社会課題をうまく切り取って、自社が提供できる価値として定義できれば、いくらでもビジネスは立ち上がる。しかも、社会課題が大きければ大きいほど、そこから生まれるビジネスも大きくなる。
そう考えると、課題先進国と言われる日本は、何と素晴らしいビジネス機会に恵まれた国なのかとすら思えてくる。
とはいえ、社会課題の解決は、実践するとなると実に難しい。社会課題の解決を掲げて事業創造の検討を始めてみたものの、あまりの難しさに挫折してしまったという企業も数多い。
社会課題の検討という行為が難しい理由はいくつかある。
まず、「自社の属する業界を超えて考えることが必然となること」。これだけでも何かの業界に属する立場の人からすると難易度が高い。
次に、「色々なプレーヤーの力を借りる必要があること」。受け身の企業が多いこの世の中では、社会課題に共感してくれたからといって、その後を自発的に考えてくれるパートナー企業は少ない。少なくとも最初は、パートナー企業のメリットまでも設計しなければ乗ってきてくれない。自社だけでも大変なのに、他社のことまで考えながら進めるなんて至難の業だ。
「自社ビジネスへの結びつけが簡単でないこと」も理由の一つである。自社のメインの既存事業にすぐ結びつくならともかく、そんな簡単にいくわけがない。大抵は、強みを読み替えて初めてつながるのだが、どう読み替えるのかが分からず苦労する。しかも自社とはいっても、他部署を巻き込むのは、他社を巻き込む以上の苦労がある。
「そこまでの苦労をする必要があるのか」と思うかもしれない。ただ、ビジネスというのは、生み出す価値への報酬である。大きなビジネスを狙うなら大きな価値提供が必要だし、大きな価値は大きな課題を解決するからこそ認められる。
だから、せめて業界リーダー企業には、既存事業の競争ばかりではなく、社会課題を解決する大きな事業にトライしてもらいたい。そうでなければ、我が国の将来もない。
実行するー「事業創造における実行」は構想や戦略よりも難しい
そして実行。ここに至っても、まだまだ想定外のことが起こる。連携先の企業が突然の事情変更を申し入れてきたり、担当者が変わって話が全く噛み合わなくなったり、といったことは日常茶飯事である。「そもそも」論から議論が再燃することもある。政府にしても、政権交代や省内の人事異動で、全てがいったん白紙になるといったことが実際に起こる。そういうときでも、粘り強く実現に向けて努力し続ける必要がある。
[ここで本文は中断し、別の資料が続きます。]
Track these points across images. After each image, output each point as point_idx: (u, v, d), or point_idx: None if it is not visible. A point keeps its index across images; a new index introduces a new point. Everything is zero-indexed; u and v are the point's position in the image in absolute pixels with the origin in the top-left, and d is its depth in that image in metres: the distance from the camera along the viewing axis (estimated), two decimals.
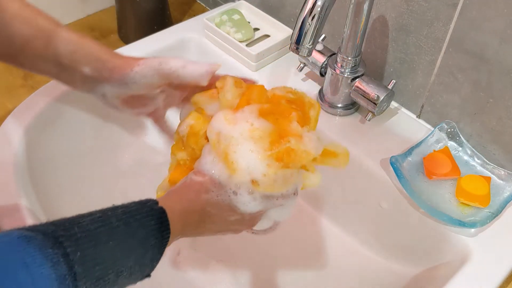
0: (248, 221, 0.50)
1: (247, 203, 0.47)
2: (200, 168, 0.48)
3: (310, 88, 0.72)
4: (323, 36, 0.69)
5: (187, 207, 0.46)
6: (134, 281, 0.42)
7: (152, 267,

しかも、マーケティングや営業戦略などの従来型のビジネス戦略と違って、戦略、構想に戻って検討し直すこともある。そういう意味では事業創造における実行は、構想や戦略のステップよりも難しい。
敵は外部だけにあらず。ビジネスプロデュースに順調に取り組んでいたら、、推進役になってくれていた役員が交代したり、経営企画部が中期経営計画を見直したから来年から予算を縮小しますと言ってきたりするかもしれない。
そうでなくとも、事業創造は社内から目をつけられやすい。日の目を見るまでに3年かかるのはむしろ普通だ。
そのためにも、KPI(Key Performance Indicators:重要業績評価指標)を設定し、その点について経営トップや連携企業と握っておくことが大切になる。事業創造においては、不確定要素が多いため臨機応変さや柔軟性が大切になるが、何でもかんでも変えていいとなると、大事なことが先延ばしされてスピードが失われたり、売り上げや集客数などの目標値が次第に下がってしまったりということが起こる。こうした危険を排除するために、重要な数値やタイムスケジュールについては、あらかじめKPIを設定しておく。
KPIは定量的なものが望ましいが、すべて数字にできるとは限らない。大事な事項については、多少定性的であってもよいから、後で評価可能になるように、設定しておくのがポイントだ。例えば「〇年〇月までに3社とのアライアンス交渉に着手した状態にする」などである。
KPIとは、「経営者がビジネスプロデューサーを縛るため」にあるのではなく、「ビジネスプロデューサーを周囲(時には経営者)から守るため」にある。
その意味で、一番よくないKPIは「3年後に黒字化」といったものである。まず3年というのは長すぎて事業推進の現場にとって何の目安にもならない。また、経営者や周囲から見ると妙に分かりやすく非難の基準にしやすい。さらに、利益は投資をやめることで捻出できるので、黒字にしたいがために、つい投資をやめてコスト削減に頼ろうとするなど、事業創造からすると、とんちんかんなことをする羽目に陥ったりする。